The basic structure of an argparse script is as follows:
#!/usr/bin/env python
import argparse
parser = argparse.ArgumentParser(description='Description of your script')
parser.add_argument('-i', dest='input', help='Description of input', required=True)
parser.add_argument('-o', dest='output', help='Description of output', required=True)
args = parser.parse_args()
print(args.input)
print(args.output)
In each add_argument call, we are providing a flag for the argument, a destination for the argument, a help message, and an indication of whether the argument is required or not.
- The flag is the name of the argument used on the command line
- The destination is the name of the variable that will hold the value of the argument in python
- The help message is a description of the argument
- The required flag is self-explanatory. If you attempt to call a script with an argument that is required but not provided, it will throw an error.
If this code was encapsulated in a script, you could run it using the following command:
script.py -i input.txt -o output.txt
And it would print out the arguments provided on the command line. This is a simple example that shows you how you can provide arguments and values on the command line and use them in your script.
The values you see if you ran this script would be
input.txt
output.txt
These are the basic functionalities of argparse, but there are additional options that allow for specifying argument types, setting default values, accepting lists of values, and more. You may find more information on these advanced settings on the documentation page for the appropriate argparse library.
Using argparse with Nextflow
When we develop scripts for our workflow, we will be using argparse to parse arguments and provide the values to our scripts in nextflow. This will enable us to easily re-use our script for different datasets.
Let’s pretend we have a simple python script that calculates the GC content of a FASTA file. This script might look something like below (code not guaranteed to work):
#!/usr/bin/env python
import argparse
parser = argparse.ArgumentParser(description='Calculate length of a sequences in a FASTA file')
parser.add_argument('-i', dest='input', help='FASTA File as input', required=True)
parser.add_argument('-o', dest='output', help='Name of output txt file containing sequence lengths', required=True)

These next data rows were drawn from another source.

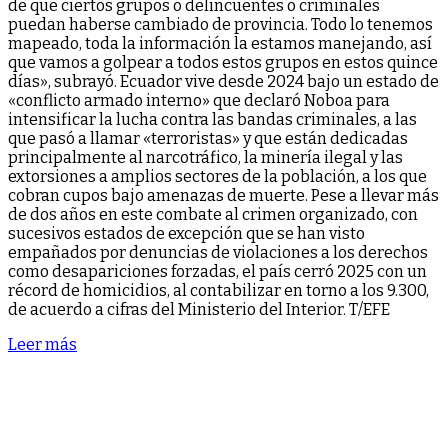
de que ciertos grupos o delincuentes o criminales
puedan haberse cambiado de provincia. Todo lo tenemos
mapeado, toda la información la estamos manejando, así
que vamos a golpear a todos estos grupos en estos quince
días», subrayó. Ecuador vive desde 2024 bajo un estado de
«conflicto armado interno» que declaró Noboa para
intensificar la lucha contra las bandas criminales, a las
que pasó a llamar «terroristas» y que están dedicadas
principalmente al narcotráfico, la minería ilegal y las
extorsiones a amplios sectores de la población, a los que
cobran cupos bajo amenazas de muerte. Pese a llevar más
de dos años en este combate al crimen organizado, con
sucesivos estados de excepción que se han visto
empañados por denuncias de violaciones a los derechos
como desapariciones forzadas, el país cerró 2025 con un
récord de homicidios, al contabilizar en torno a los 9.300,
de acuerdo a cifras del Ministerio del Interior. T/EFE
Leer más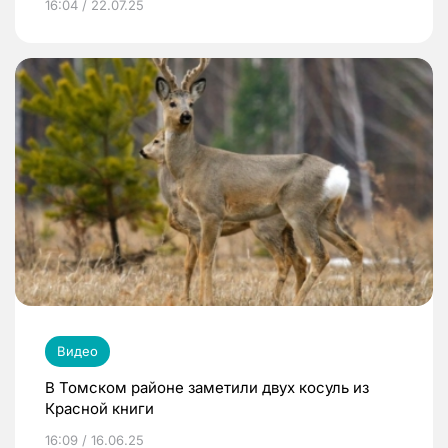
16:04 / 22.07.25
Видео
В Томском районе заметили двух косуль из
Красной книги
16:09 / 16.06.25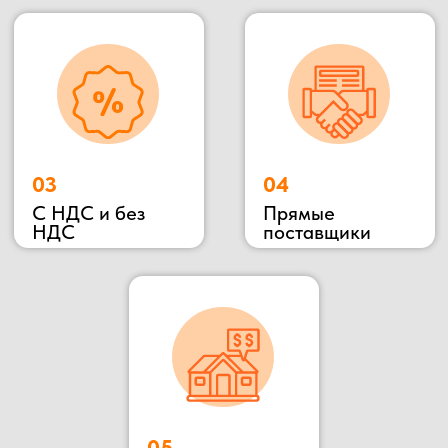
Наша компания ООО «БОКС МОДУЛЬ»
основана в 2018 году. Мы специализируемся
на строительстве быстровозводимым зданий
«под ключ», для разного назначения: офис
продаж, штаб строительства, общежитие,
магазин и тд. Так же наша компания
производит готовые переводные конструкции:
блок контейнеры, металлические бытовки,
бытовки строительные, бытовки
сантехнические, посты охраны, КПП, бытовки
деревянные. Располагается наше производство
в Раменском районе, благодаря чему выгодное
территориальное расположение позволяет
осуществлять быструю доставку в любую
указанную точку.
Наше производство всегда открыто для
потенциальных клиентов и партнеров, Вы
можете всегда к нам приехать в гости,
убедиться в качестве материалов и взглянуть на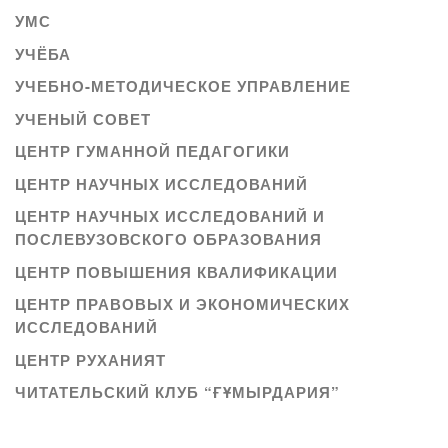
УМС
УЧЁБА
УЧЕБНО-МЕТОДИЧЕСКОЕ УПРАВЛЕНИЕ
УЧЕНЫЙ СОВЕТ
ЦЕНТР ГУМАННОЙ ПЕДАГОГИКИ
ЦЕНТР НАУЧНЫХ ИССЛЕДОВАНИЙ
ЦЕНТР НАУЧНЫХ ИССЛЕДОВАНИЙ И
ПОСЛЕВУЗОВСКОГО ОБРАЗОВАНИЯ
ЦЕНТР ПОВЫШЕНИЯ КВАЛИФИКАЦИИ
ЦЕНТР ПРАВОВЫХ И ЭКОНОМИЧЕСКИХ
ИССЛЕДОВАНИЙ
ЦЕНТР РУХАНИЯТ
ЧИТАТЕЛЬСКИЙ КЛУБ “ҒҰМЫРДАРИЯ”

args = parser.parse_args()
with open(args.input, 'r') as f, open(args.output, 'w') as o:
for line in f:
if line.startswith('>'):
continue
else:
sequence_length = len(line)
o.write(f'{sequence_length}\n')
To use this script in a nextflow process, we would first need to make it executable and then place it in the bin/ directory of our project.
Then if we had a process that used this script, it might look something like below:
process SEQUENCE_LENGTH {
label 'process_low'
conda 'envs/python_env.yml'
input:
tuple val(meta), path(fasta)
output:
tuple val(meta), path("${meta}.length.txt")
script:
"""
calculate_sequence_length.py -i $fasta -o $meta.length.txt
"""
}
As you can see, we are passing the values from the nextflow channel to the appropriate arguments in the python script. This will be a common pattern we utilized in order to make our scripts re-usable for other files. We could run this script on multiple files by simply providing a different nextflow input channel.